サツキは息を切らしながら全力疾走でナギの家へと走る。ナギのことが心配でしょうがなかった。ここ最近、ナギは疲れ切った顔をしていていつもあくびをしていた。
(バカ、バカ私のバカ。ナギのこと心配してるっていいながら、ナギが嫌がることばっか……。)
サツキは自分の行動を悔いていた。今日の下駄箱でのナギの顔は、忘れられないくらいに涙で歪んでいた。そんな顔をさせてしまったのは、他でもない自分自身だった。その後悔がサツキの足を止めさせない。
ずっと走って足は重たくなってくる。だが、止まらない。1秒でも早くナギに謝りたかった。
ーーーーー
「サツキ。すごい汗……大丈夫?」
「私は、大丈夫、だよ。ちょっと走ってきただけだから」
かなりの距離を走ったサツキは、肩で息をしている。
「それより、ナギ。体調大丈夫?」
「えっ、うん。大丈夫だよ。なんで知ってるの?」
「雑貨屋の方で、鶴島さんと五十嵐さんに会って……ナギを家まで送ったって」
「そんな遠くから走ってきたの?そりゃあ、疲れるよ」
ナギは目を見開いて驚いた。
「なんでそんな。電話してくれればいいのに」
「ごめん……考えるより先に体が動いちゃった」
「もう、心配しすぎだよ。サツキ」
「心配するに決まってるでしょ!……ナギは、私の親友なんだから」
サツキの目に、涙が浮かんでいた。真っ直ぐな言葉だった。ナギはその言葉が何よりも嬉しかった。
「サツキ……」
「ナギ、ごめんね。ナギのこと心配してるって言ってたくせに、私がやったのは嫌がらせみたいなことばっかりで。本当、ごめんね」
「ううん。私の方こそ、ごめんね。サツキが心配してくれてるのに」
すれ違っていた気持ちがようやく重なる。
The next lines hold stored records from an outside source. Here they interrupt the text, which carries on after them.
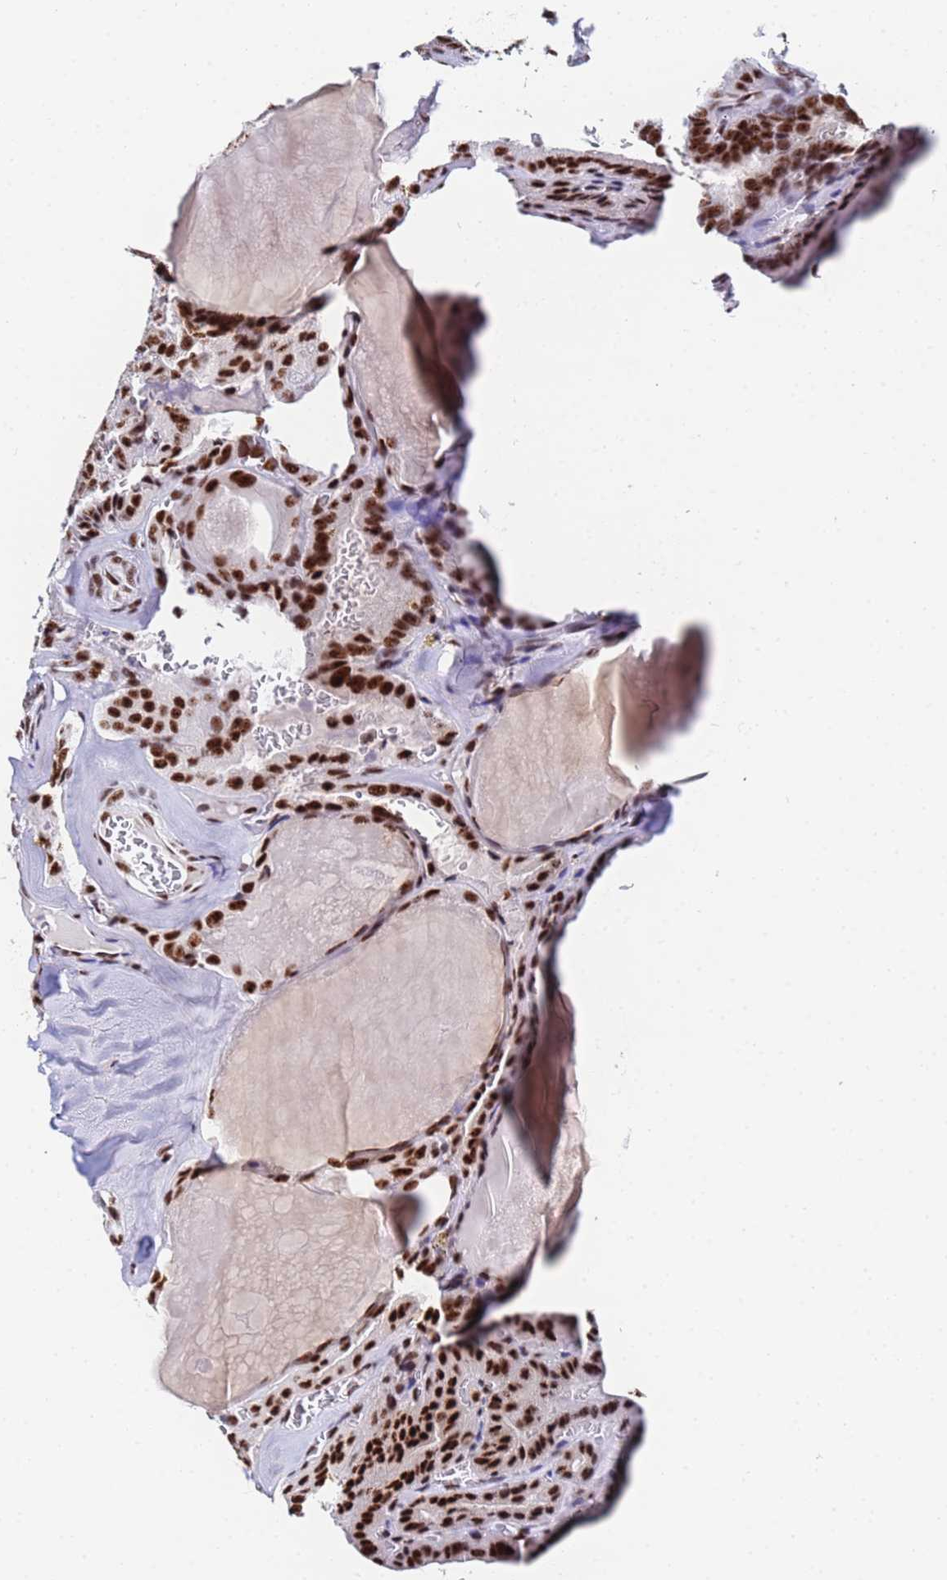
{"staining": {"intensity": "strong", "quantity": ">75%", "location": "nuclear"}, "tissue": "thyroid cancer", "cell_type": "Tumor cells", "image_type": "cancer", "snomed": [{"axis": "morphology", "description": "Papillary adenocarcinoma, NOS"}, {"axis": "topography", "description": "Thyroid gland"}], "caption": "Thyroid papillary adenocarcinoma stained with immunohistochemistry (IHC) exhibits strong nuclear positivity in about >75% of tumor cells.", "gene": "SNRPA1", "patient": {"sex": "male", "age": 52}}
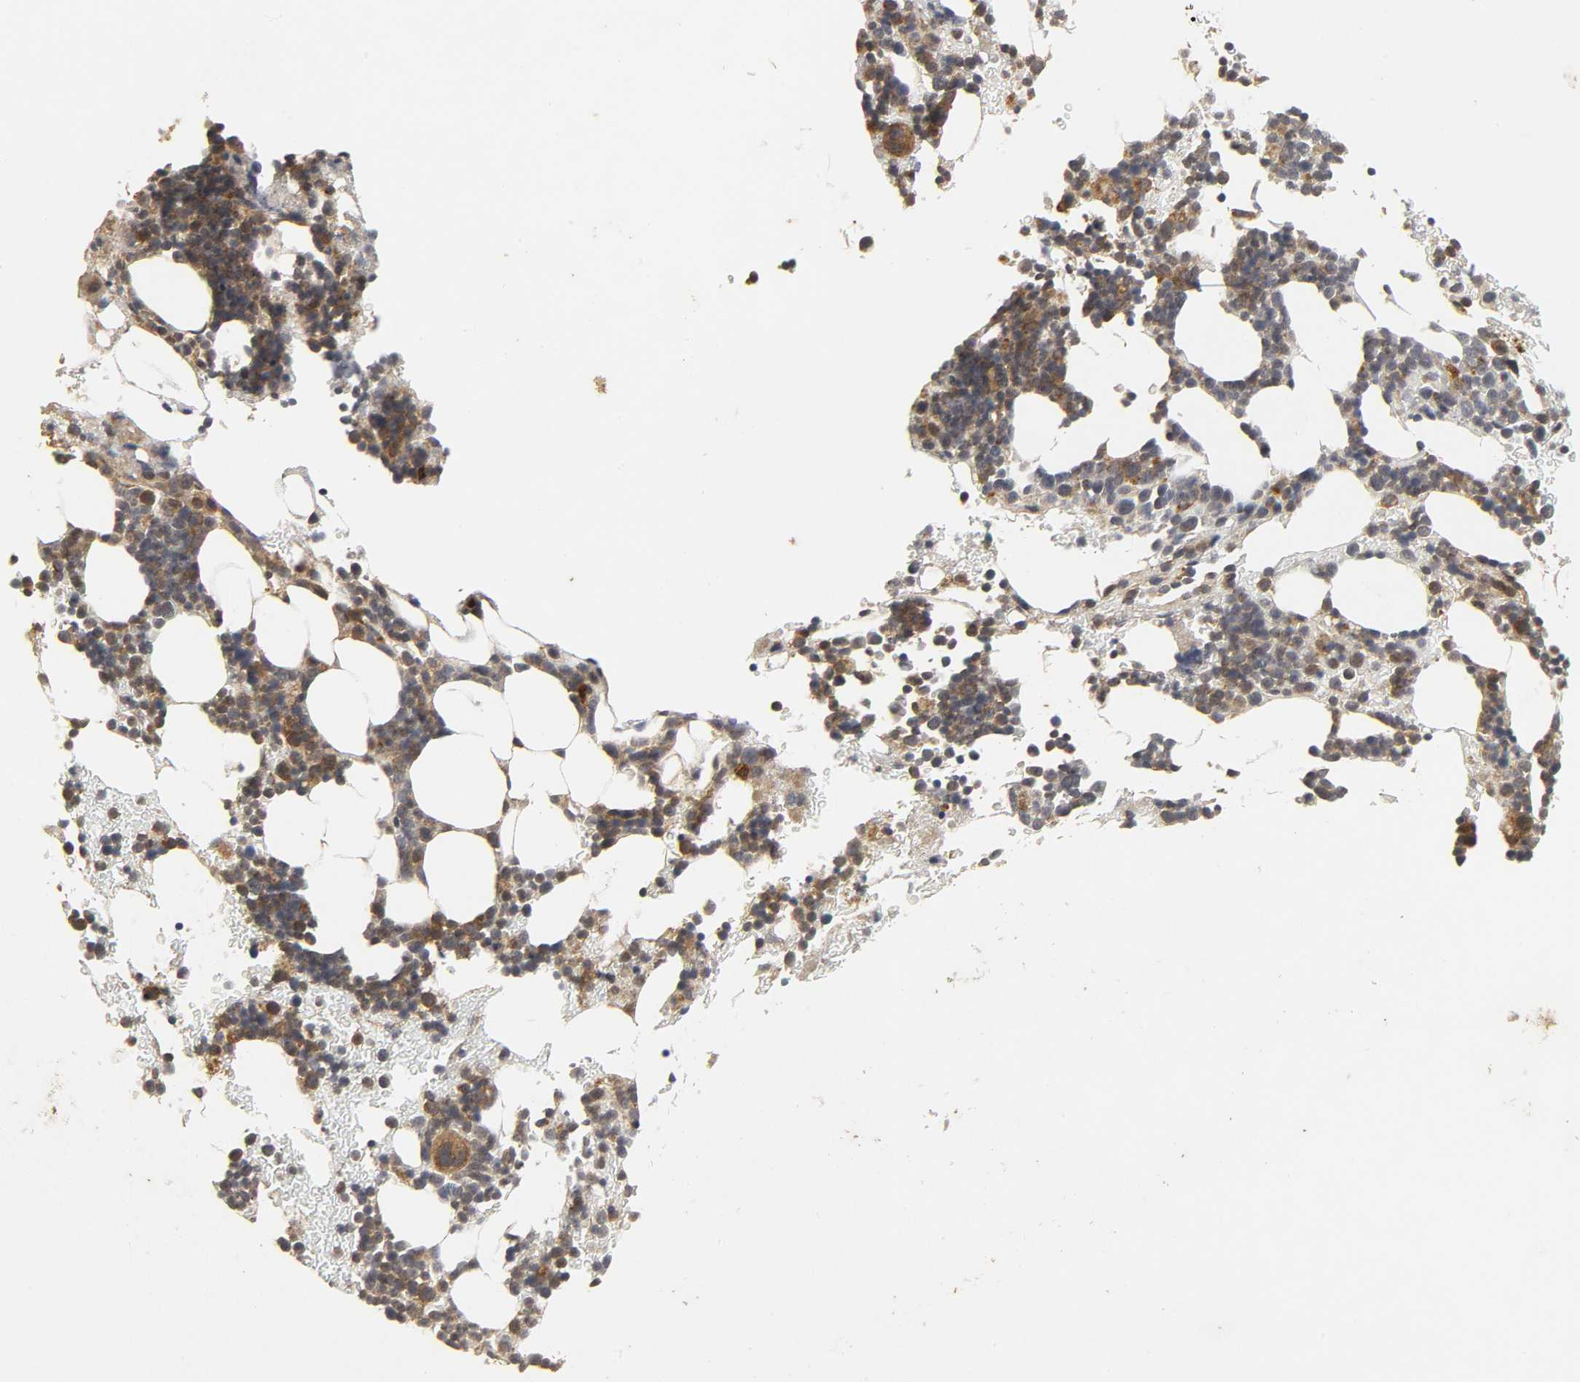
{"staining": {"intensity": "moderate", "quantity": ">75%", "location": "cytoplasmic/membranous"}, "tissue": "bone marrow", "cell_type": "Hematopoietic cells", "image_type": "normal", "snomed": [{"axis": "morphology", "description": "Normal tissue, NOS"}, {"axis": "topography", "description": "Bone marrow"}], "caption": "Bone marrow stained with a brown dye reveals moderate cytoplasmic/membranous positive expression in about >75% of hematopoietic cells.", "gene": "TRAF6", "patient": {"sex": "male", "age": 17}}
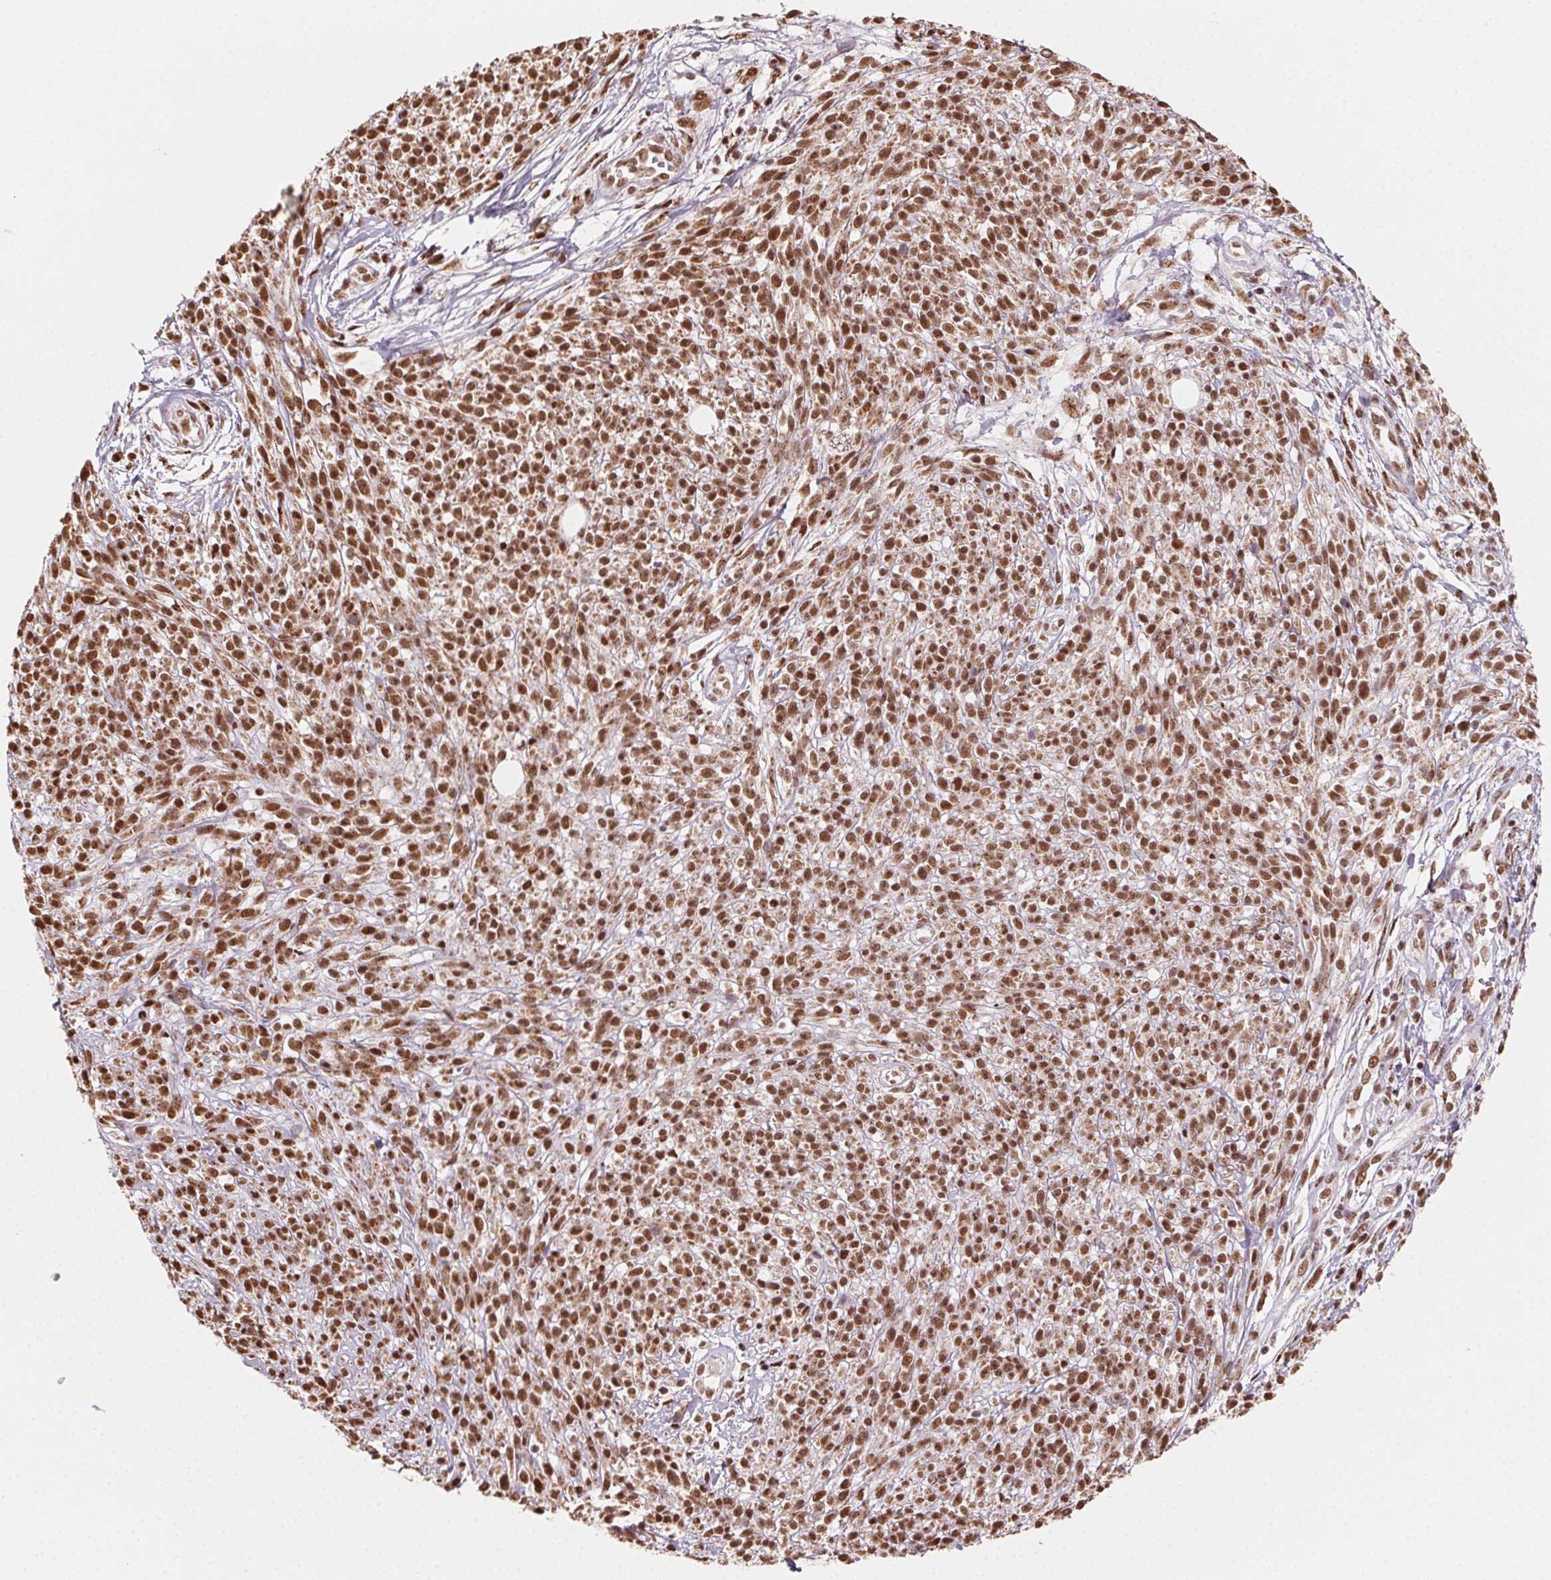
{"staining": {"intensity": "moderate", "quantity": ">75%", "location": "nuclear"}, "tissue": "melanoma", "cell_type": "Tumor cells", "image_type": "cancer", "snomed": [{"axis": "morphology", "description": "Malignant melanoma, NOS"}, {"axis": "topography", "description": "Skin"}, {"axis": "topography", "description": "Skin of trunk"}], "caption": "High-power microscopy captured an immunohistochemistry (IHC) image of melanoma, revealing moderate nuclear positivity in about >75% of tumor cells.", "gene": "TOPORS", "patient": {"sex": "male", "age": 74}}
二人のすれ違いは、お互いを思い合っているからこそだった。霞はその様子がなんだか微笑ましくて、そっと笑った。
「ナギ、お茶でも飲みながらゆっくりしていってもらったどうでしょう?お菓子もたくさんありますし」
「霞……。そうだね!サツキ、せっかく来たんだしあがってって!」
ナギは笑ってサツキに話しかける。
「えっ、いいの?」
「うん!あがってあがって!」
サツキはちょっぴり照れくさそうに笑いながら頷いた。
「じゃあ、お言葉に甘えて!」
二人は楽しそうに笑っておしゃべりをしていた。
「でさ、その時にゆいちゃんが……」
「ほんと?それすごいね」
霞はその様子を見て微笑んでいた。